Task to complete
In the listing below, repeat exactly every line from the first through the line containing "can also go to a toy store or a candy", with nothing else.

Records for this exercise
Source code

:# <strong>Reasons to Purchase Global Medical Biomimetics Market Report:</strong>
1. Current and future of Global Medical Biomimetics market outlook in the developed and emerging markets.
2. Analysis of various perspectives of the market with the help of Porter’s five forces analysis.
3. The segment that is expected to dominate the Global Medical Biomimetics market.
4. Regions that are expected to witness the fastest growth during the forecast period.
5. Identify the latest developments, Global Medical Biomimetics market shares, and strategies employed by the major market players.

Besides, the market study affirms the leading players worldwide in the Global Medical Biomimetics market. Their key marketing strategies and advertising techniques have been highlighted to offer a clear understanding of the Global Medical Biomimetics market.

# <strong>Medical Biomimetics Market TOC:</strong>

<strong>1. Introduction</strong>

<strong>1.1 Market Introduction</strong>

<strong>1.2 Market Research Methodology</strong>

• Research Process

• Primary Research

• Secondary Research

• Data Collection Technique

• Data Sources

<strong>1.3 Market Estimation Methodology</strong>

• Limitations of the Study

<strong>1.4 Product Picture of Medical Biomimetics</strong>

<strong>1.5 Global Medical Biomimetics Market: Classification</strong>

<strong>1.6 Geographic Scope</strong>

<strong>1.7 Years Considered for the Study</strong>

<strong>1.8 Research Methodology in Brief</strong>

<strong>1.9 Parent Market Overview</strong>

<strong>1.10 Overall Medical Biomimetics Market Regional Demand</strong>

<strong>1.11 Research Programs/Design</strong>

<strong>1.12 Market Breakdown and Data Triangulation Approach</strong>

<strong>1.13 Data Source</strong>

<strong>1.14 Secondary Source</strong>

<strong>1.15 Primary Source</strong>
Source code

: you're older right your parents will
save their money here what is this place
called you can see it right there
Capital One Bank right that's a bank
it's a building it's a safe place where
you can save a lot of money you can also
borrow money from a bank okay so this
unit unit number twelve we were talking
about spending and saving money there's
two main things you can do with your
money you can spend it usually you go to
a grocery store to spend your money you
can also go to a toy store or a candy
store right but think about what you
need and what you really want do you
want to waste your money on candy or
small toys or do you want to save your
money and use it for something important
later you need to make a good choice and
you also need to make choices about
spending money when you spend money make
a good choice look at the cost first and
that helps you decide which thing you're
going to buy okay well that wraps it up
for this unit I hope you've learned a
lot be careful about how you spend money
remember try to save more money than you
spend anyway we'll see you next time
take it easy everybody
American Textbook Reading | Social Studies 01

Output for this task
Source code

:# <strong>Reasons to Purchase Global Medical Biomimetics Market Report:</strong>
1. Current and future of Global Medical Biomimetics market outlook in the developed and emerging markets.
2. Analysis of various perspectives of the market with the help of Porter’s five forces analysis.
3. The segment that is expected to dominate the Global Medical Biomimetics market.
4. Regions that are expected to witness the fastest growth during the forecast period.
5. Identify the latest developments, Global Medical Biomimetics market shares, and strategies employed by the major market players.

Besides, the market study affirms the leading players worldwide in the Global Medical Biomimetics market. Their key marketing strategies and advertising techniques have been highlighted to offer a clear understanding of the Global Medical Biomimetics market.

# <strong>Medical Biomimetics Market TOC:</strong>

<strong>1. Introduction</strong>

<strong>1.1 Market Introduction</strong>

<strong>1.2 Market Research Methodology</strong>

• Research Process

• Primary Research

• Secondary Research

• Data Collection Technique

• Data Sources

<strong>1.3 Market Estimation Methodology</strong>

• Limitations of the Study

<strong>1.4 Product Picture of Medical Biomimetics</strong>

<strong>1.5 Global Medical Biomimetics Market: Classification</strong>

<strong>1.6 Geographic Scope</strong>

<strong>1.7 Years Considered for the Study</strong>

<strong>1.8 Research Methodology in Brief</strong>

<strong>1.9 Parent Market Overview</strong>

<strong>1.10 Overall Medical Biomimetics Market Regional Demand</strong>

<strong>1.11 Research Programs/Design</strong>

<strong>1.12 Market Breakdown and Data Triangulation Approach</strong>

<strong>1.13 Data Source</strong>

<strong>1.14 Secondary Source</strong>

<strong>1.15 Primary Source</strong>
Source code

: you're older right your parents will
save their money here what is this place
called you can see it right there
Capital One Bank right that's a bank
it's a building it's a safe place where
you can save a lot of money you can also
borrow money from a bank okay so this
unit unit number twelve we were talking
about spending and saving money there's
two main things you can do with your
money you can spend it usually you go to
a grocery store to spend your money you
can also go to a toy store or a candy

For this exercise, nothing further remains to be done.